Linda Darling-Hammond surveys the wreckage of the privatization movement and assesses whether Betsy DeVos’s failed policies in Michigan will inflict further harm on the nation’s embattled public schools.

The article is well worth reading. It contains useful data.

However, I have some caveats.

I greatly admire Linda and her scholarship, but we have a fundamental difference about charter schools. As currently configured, I see them as an integral part of the privatization movement. She thinks there are good charters and bad charters. This is true, but the charter idea itself has been captured by people like DeVos who are hostile to public schools and equity. I agree with the NAACP that no new charters should be created until charters meet the same standards of accountability and transparency as public schools, and stop cherry picking the students likeliest to get good test scores. The good charters, in my view, should be part of the school district, given a charter to meet a need, and regularly supervised for compliance with state and federal laws.

Darling-Hammond overstates, from what I know, the extent to which California’s charter industry is regulated and supervised; too many very bad charters are rejected by the district, rejected by the county, then approved by the state board. Even some under investigation for fraud get new charters in California. And supervision is virtually non-existent. It is the financial and political clout of the California Charter School Association that protects the charter industry, not their academic success.

Darling-Hammond accurately shows the segregating impact of school choice on the neediest children, as in New Orleans, where the best charter schools serve an elite white enrollment and poor black children get to choose among D and F rated charter schools.

In praising the charter schools of Massachusetts, she does not mention that the state overwhelmingly rejected an expansion of charters, nor does she mention the reasons for the negative vote:

1) deep budget cuts to public schools that serve most children to fund schools for a small number of children;

2) loss of local democratic control to unaccountable charter corporations;

3) recognition that some charters act like publicly-funded private schools, with their own admissions and discipline policies.

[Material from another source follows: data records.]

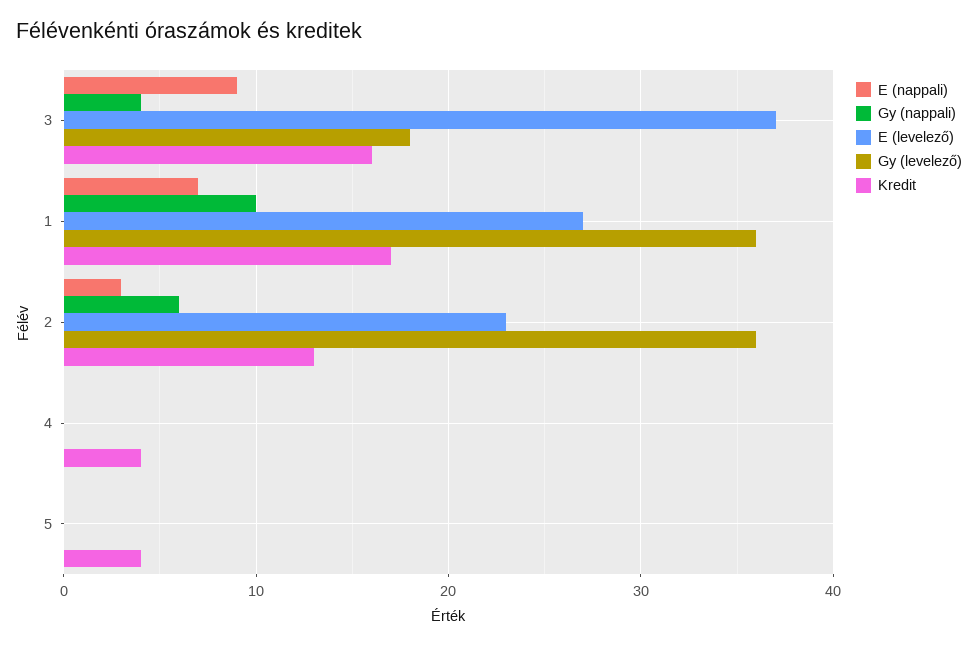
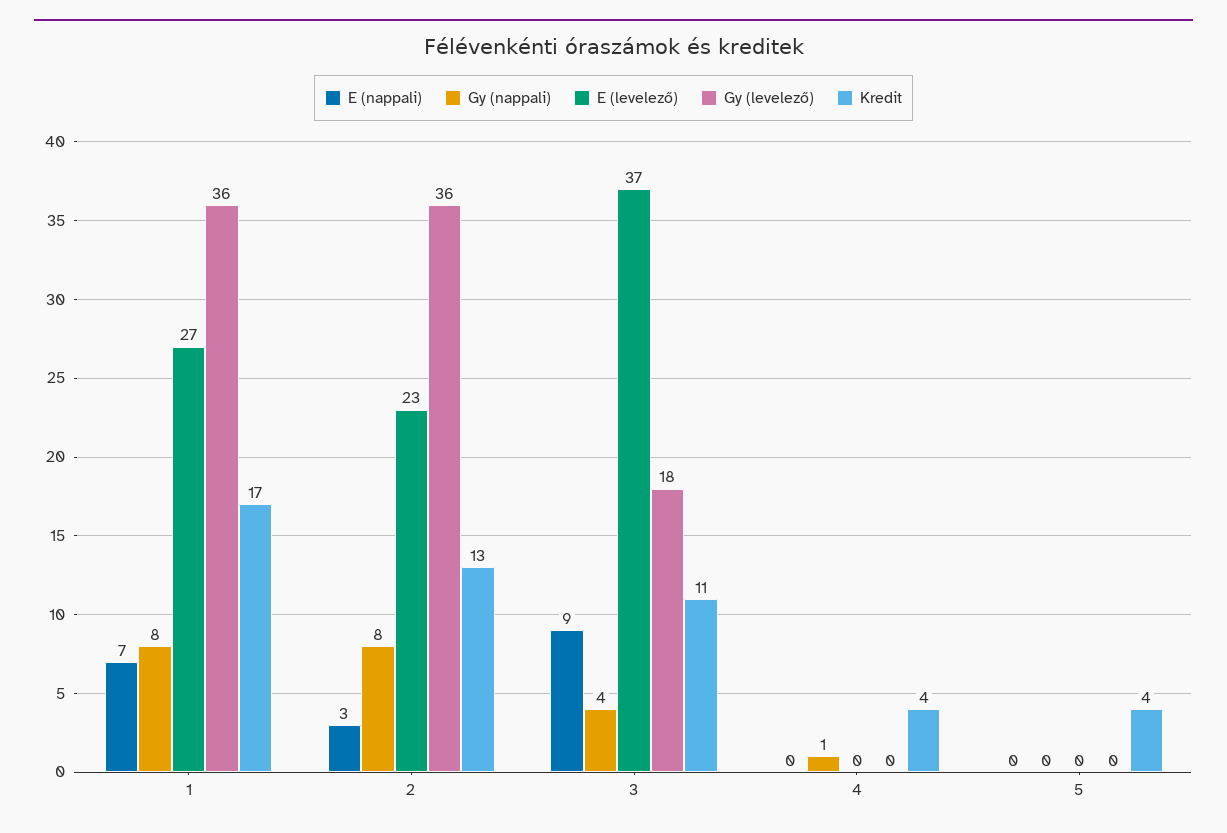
  {
    "E (nappali)": {
      "3": 9,
      "1": 7,
      "2": 3,
      "4": 0,
      "5": 0
    },
    "Gy (nappali)": {
      "3": 4,
-     "1": 10,
+     "1": 8,
-     "2": 6,
+     "2": 8,
-     "4": 0,
+     "4": 1,
      "5": 0
    },
    "E (levelező)": {
      "3": 37,
      "1": 27,
      "2": 23,
      "4": 0,
      "5": 0
    },
    "Gy (levelező)": {
      "3": 18,
      "1": 36,
      "2": 36,
      "4": 0,
      "5": 0
    },
    "Kredit": {
-     "3": 16,
+     "3": 11,
      "1": 17,
      "2": 13,
      "4": 4,
      "5": 4
    }
  }

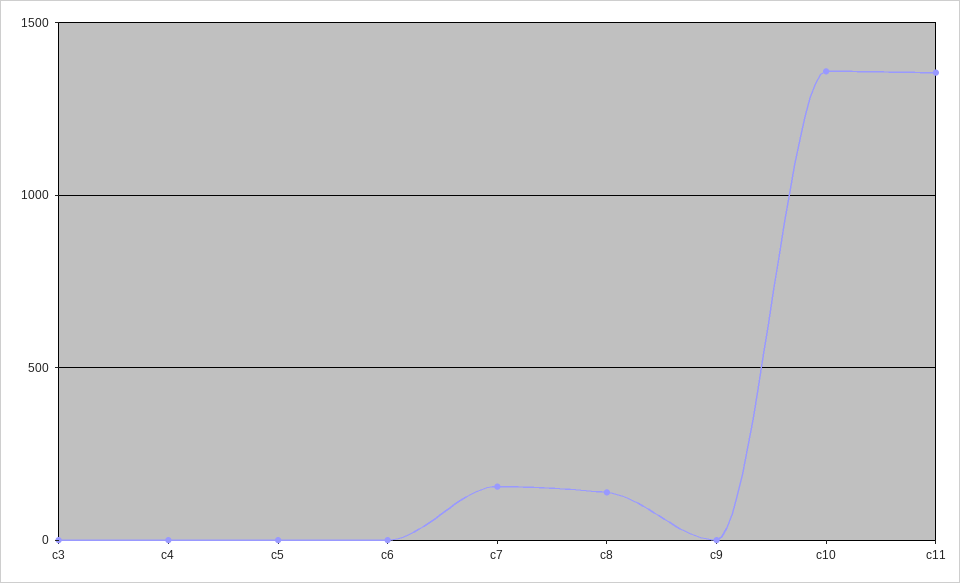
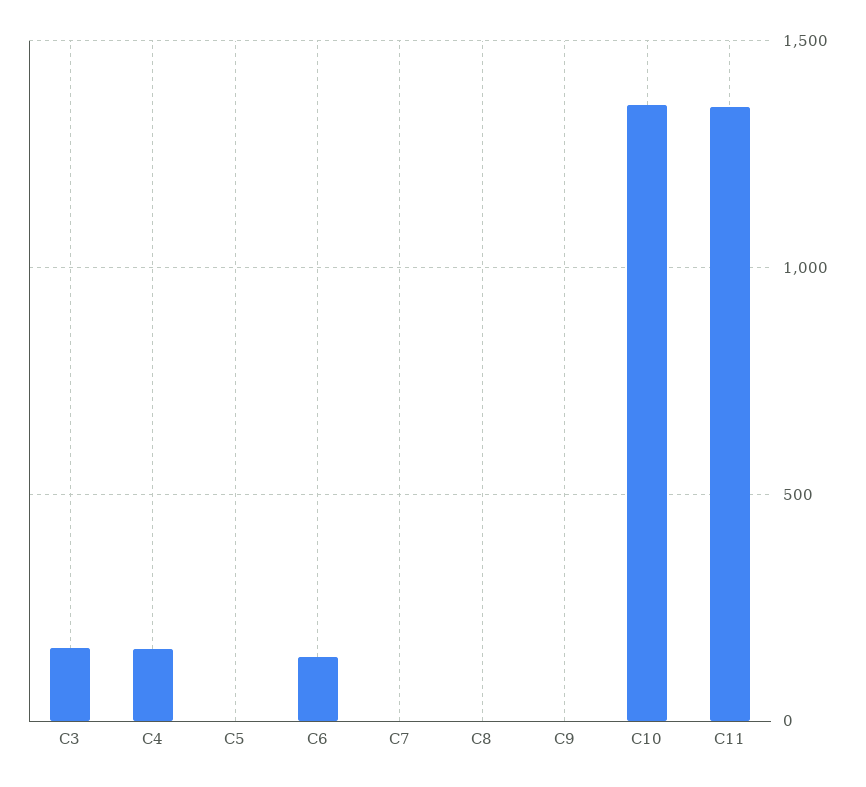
  {
-   "c3": 0,
+   "c3": 150,
-   "c4": 0,
+   "c4": 150,
    "c5": 0,
-   "c6": 0,
+   "c6": 150,
-   "c7": 150,
+   "c7": 0,
-   "c8": 150,
+   "c8": 0,
    "c9": 0,
    "c10": 1350,
    "c11": 1350
  }

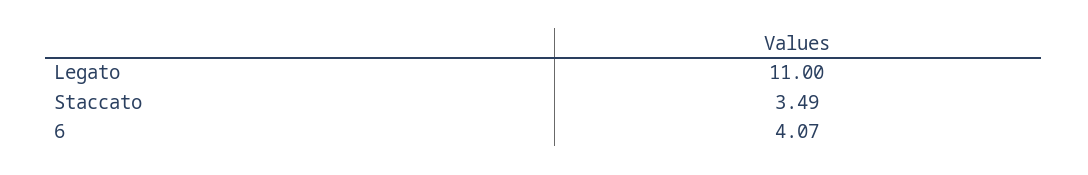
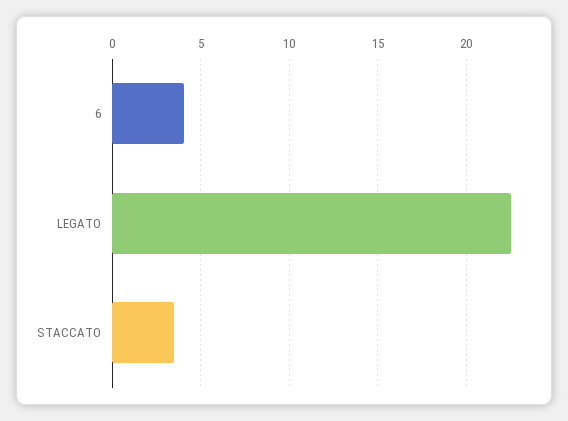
  {
-   "Legato": 11,
+   "Legato": 22.5,
    "Staccato": 3.49,
    "6": 4.07
  }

I wish she had mentioned that Al Shanker turned against the charter movement that he inspired. In 1993, only five years after touting the promise of small, unionized, teacher-led charter schools, Shanker declared that charters were no different from vouchers and that they had been captured by private interests that would use his idea to bust unions and destroy public education. He was right. More than 90% of charters are non-union. Although a few charter teachers have formed unions, they have to fight the charter owners and risk being fired. The anti-union Walton Family Foundation claims to have funded one of every four charters in the nation. It is also a major donor to Teach for America. It is “all for the kids,” of course, but the Waltons home state of Arkansas is one of the poorest in the nation. Some local beneficence and minimum wages for parents hired for full-time jobs might really help the kids more than charter schools and TFA.